*Metin parçası*.
Mlliyet Milliyet Blog Milliyet Blog
 
Facebook Connect
Blog Kategorileri
 

10 Şubat '09

 
Kategori
Gündelik Yaşam
 

Okumuyoruz, yürümüyoruz, su içmiyoruz

Okumuyoruz, yürümüyoruz, su içmiyoruz
 

İşlerim dolayısıyla dünyanın çeşitli bölgelerine seyahat etme şansı bulduğumda özellikle müreffeh ülkelerdeki yaşayış farklılığını yaratan unsurları ister istemez sorgularım. ''Bu insanların bizden ne farkı var? Onların yaptığı neyi biz yapmıyoruz?'' diye sorarım kendime hep. Bunu belki sosyoloji bilimli incelese insanlığa daha bir faydası olurdu, bundan eminim, ama yine de gözüme ilk etapta çarpan şeyleri anlatmadan geçemeyeceğim.

Herhangi bir toplu taşıma aracında neredeyse okumayan insan yok gibi. Okumayanlar birbiri ile sohbet eden iki üç arkadaştan ibaret. Ayakta duran, oturan, herkes okuyor. Kimisinin elinde bulunduğu pozisyona göre katladığı bir günlük gazete, kimsinin elinde kalınca bir roman, kimisinin elinde ise bir dergi. Bazıları sadece iki üç duraklık yol gitmelerine rağmen o kısa süreyi dahi okuyarak değerlendiriyorlar. Bizde ise yanımızdaki birisi okuyacak bir kitap çıkardığında herkes bir anda dikkat kesiliyor. Sanki çantadan birisi bir silah çıkartmış da tüm yolcuları rehin alıp otobüsü kaçıracakmış gibi şaşırıyorlar neredeyse. Okuyan da kendisini bir garip hissediyor. Neredeyse ‘çok rahatsız olduysanız yerine koyabilirim kitabımı’ diyecek. En çok hoşuma giden şey ise okuyanın hemen yanında oturan kişinin okunan kitaba olan inanılmaz ilgisi. En az bir sayfayı sizinle beraber okuyup kitabın ne hakkında olduğunu anlamak istercesine dikkat kesiliyorlar bu tip insanlar. Okumaya olan bu bastırılmış ilgi karşısında çantamdan bir kitap çıkartıp vermek gelmiştir içimden hep.

*Yazılı alıştırma 1*. Okuma alışkanlığıyla ilgili yazıda "İşlerim dolayısıyla dünyanın" ifadesinden "şeyleri anlatmadan geçemeyeceğim." ifadesine kadar uzanan bölümü olduğu gibi aktarın.
*Yazılı alıştırma 2*. Okuma alışkanlığıyla ilgili yazının devamını, son cümleden sonra kaldığı yerden yazın.

*Sağlanan veriler*.
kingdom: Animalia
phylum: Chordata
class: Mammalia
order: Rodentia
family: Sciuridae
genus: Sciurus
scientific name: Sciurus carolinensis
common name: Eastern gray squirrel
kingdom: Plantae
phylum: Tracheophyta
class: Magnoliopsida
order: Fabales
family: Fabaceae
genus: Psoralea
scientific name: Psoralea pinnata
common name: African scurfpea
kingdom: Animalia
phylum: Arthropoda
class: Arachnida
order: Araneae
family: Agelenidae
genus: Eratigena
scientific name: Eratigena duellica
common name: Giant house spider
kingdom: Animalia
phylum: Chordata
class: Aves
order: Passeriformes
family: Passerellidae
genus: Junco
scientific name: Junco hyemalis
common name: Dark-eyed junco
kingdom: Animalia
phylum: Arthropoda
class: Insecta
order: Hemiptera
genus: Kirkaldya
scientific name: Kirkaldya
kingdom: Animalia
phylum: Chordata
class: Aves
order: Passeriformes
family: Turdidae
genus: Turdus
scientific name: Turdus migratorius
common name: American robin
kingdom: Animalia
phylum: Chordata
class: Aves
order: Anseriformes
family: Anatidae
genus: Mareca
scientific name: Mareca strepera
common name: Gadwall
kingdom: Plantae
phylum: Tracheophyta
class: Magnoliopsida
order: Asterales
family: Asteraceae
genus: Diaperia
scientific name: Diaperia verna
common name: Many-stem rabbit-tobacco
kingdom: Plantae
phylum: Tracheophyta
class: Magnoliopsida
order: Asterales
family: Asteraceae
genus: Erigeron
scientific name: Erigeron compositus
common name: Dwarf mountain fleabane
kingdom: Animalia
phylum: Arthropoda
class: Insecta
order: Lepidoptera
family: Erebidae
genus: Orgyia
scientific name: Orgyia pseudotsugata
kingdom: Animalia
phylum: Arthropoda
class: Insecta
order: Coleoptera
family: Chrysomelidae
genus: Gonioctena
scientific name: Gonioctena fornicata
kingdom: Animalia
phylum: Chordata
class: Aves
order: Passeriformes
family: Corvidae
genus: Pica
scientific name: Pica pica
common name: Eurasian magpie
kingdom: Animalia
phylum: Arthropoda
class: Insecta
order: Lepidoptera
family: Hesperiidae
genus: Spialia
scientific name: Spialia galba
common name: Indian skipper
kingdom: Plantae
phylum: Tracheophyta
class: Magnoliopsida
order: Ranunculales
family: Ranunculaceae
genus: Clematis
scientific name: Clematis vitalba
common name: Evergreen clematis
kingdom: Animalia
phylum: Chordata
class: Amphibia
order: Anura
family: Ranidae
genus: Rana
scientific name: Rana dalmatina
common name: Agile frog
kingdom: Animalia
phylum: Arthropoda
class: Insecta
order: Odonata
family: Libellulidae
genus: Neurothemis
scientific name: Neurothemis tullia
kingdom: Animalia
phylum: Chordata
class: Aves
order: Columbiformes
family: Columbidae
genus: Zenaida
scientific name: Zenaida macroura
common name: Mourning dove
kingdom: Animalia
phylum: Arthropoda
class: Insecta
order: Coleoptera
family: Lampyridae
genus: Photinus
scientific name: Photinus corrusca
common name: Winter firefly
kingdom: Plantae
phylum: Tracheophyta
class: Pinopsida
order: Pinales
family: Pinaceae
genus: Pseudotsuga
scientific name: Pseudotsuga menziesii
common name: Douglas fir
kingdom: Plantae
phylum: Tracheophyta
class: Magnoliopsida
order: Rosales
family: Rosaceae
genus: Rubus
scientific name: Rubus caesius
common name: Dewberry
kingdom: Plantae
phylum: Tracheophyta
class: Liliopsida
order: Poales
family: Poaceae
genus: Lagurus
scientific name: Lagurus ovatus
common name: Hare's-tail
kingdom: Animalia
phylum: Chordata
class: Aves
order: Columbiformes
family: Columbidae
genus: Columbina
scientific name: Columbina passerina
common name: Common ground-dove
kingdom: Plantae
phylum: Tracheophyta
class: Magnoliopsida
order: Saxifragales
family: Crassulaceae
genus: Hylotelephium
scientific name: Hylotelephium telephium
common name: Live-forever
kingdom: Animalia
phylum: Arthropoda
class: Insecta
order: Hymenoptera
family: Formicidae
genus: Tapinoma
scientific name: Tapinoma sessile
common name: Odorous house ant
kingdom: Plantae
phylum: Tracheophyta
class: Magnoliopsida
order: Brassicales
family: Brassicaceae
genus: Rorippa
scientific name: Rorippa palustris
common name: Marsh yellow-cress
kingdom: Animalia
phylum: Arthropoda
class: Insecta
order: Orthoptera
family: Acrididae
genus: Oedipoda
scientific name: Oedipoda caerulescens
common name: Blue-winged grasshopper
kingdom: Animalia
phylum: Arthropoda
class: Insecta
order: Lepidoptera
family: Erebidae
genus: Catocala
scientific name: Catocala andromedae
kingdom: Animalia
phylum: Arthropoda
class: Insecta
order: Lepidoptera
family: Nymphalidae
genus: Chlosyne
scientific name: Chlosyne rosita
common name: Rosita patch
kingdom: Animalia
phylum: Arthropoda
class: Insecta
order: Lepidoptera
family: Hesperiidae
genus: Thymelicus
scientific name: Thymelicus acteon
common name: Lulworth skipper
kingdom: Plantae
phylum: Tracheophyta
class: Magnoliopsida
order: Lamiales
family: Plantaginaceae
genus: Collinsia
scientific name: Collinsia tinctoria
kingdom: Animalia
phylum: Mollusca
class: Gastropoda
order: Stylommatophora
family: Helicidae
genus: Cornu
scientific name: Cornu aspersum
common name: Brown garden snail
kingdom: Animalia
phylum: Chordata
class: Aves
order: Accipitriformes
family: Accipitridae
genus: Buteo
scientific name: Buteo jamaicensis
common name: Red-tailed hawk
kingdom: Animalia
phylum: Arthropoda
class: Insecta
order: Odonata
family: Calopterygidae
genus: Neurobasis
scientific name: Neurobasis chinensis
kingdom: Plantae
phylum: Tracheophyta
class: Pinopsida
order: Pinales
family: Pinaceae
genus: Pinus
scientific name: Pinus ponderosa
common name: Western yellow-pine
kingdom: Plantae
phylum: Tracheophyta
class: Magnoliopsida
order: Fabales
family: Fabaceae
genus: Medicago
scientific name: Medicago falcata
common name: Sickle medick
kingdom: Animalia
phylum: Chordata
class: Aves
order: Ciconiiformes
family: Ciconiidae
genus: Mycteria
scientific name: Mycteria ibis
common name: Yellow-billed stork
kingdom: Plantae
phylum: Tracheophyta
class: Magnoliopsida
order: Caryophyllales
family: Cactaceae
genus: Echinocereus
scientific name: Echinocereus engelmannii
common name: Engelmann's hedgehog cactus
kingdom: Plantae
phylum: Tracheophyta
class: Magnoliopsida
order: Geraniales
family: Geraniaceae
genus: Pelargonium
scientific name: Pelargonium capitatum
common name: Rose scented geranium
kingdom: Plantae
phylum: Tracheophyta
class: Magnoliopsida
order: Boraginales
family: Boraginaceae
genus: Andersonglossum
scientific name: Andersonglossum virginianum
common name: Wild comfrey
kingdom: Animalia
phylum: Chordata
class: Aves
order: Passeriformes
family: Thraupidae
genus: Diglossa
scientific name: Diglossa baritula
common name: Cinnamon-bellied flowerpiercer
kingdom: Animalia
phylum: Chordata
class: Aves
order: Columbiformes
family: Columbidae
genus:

*Yanıt 1*.
İşlerim dolayısıyla dünyanın çeşitli bölgelerine seyahat etme şansı bulduğumda özellikle müreffeh ülkelerdeki yaşayış farklılığını yaratan unsurları ister istemez sorgularım. ''Bu insanların bizden ne farkı var? Onların yaptığı neyi biz yapmıyoruz?'' diye sorarım kendime hep. Bunu belki sosyoloji bilimli incelese insanlığa daha bir faydası olurdu, bundan eminim, ama yine de gözüme ilk etapta çarpan şeyleri anlatmadan geçemeyeceğim.

*Yanıt 2*.
Gelişmiş ülkelerde ikinci dikkatimi çeken şey ise hemen hemen herkesin elinde bir su şişesi olması. Evden çıkarken veya arabasıyla yola çıkacak bir çok kişi cüzdanından veya telefonundan önce suyunu alıyor yanına. Uzmanların söylediğine göre böbrek, idrar yolu, mesane, prostata ait hastalıkların seyrinde, enfeksiyon ve kanamanın kontrolünde, böbrek fonksiyonunun korunmasında suyun çok büyük rolü var. Bizim insanımızın susuzluğa karşı özel bir dayanıklılığı mı var bilmiyorum ama dünyanın dörtte üçü, vücudumuzun dörtte üçü sudan oluşuyorken ve doktorlar bas bas bağırıyorken, bir bütün günü bir bardak su ile geçirebilen insanlar tanıyorum maalesef. Su bir içecek çeşidi değildir, hayati bir sıvıdır. Bulmacalarda bile çıkıyor. İçmeden yaşamak mümkün değil yani.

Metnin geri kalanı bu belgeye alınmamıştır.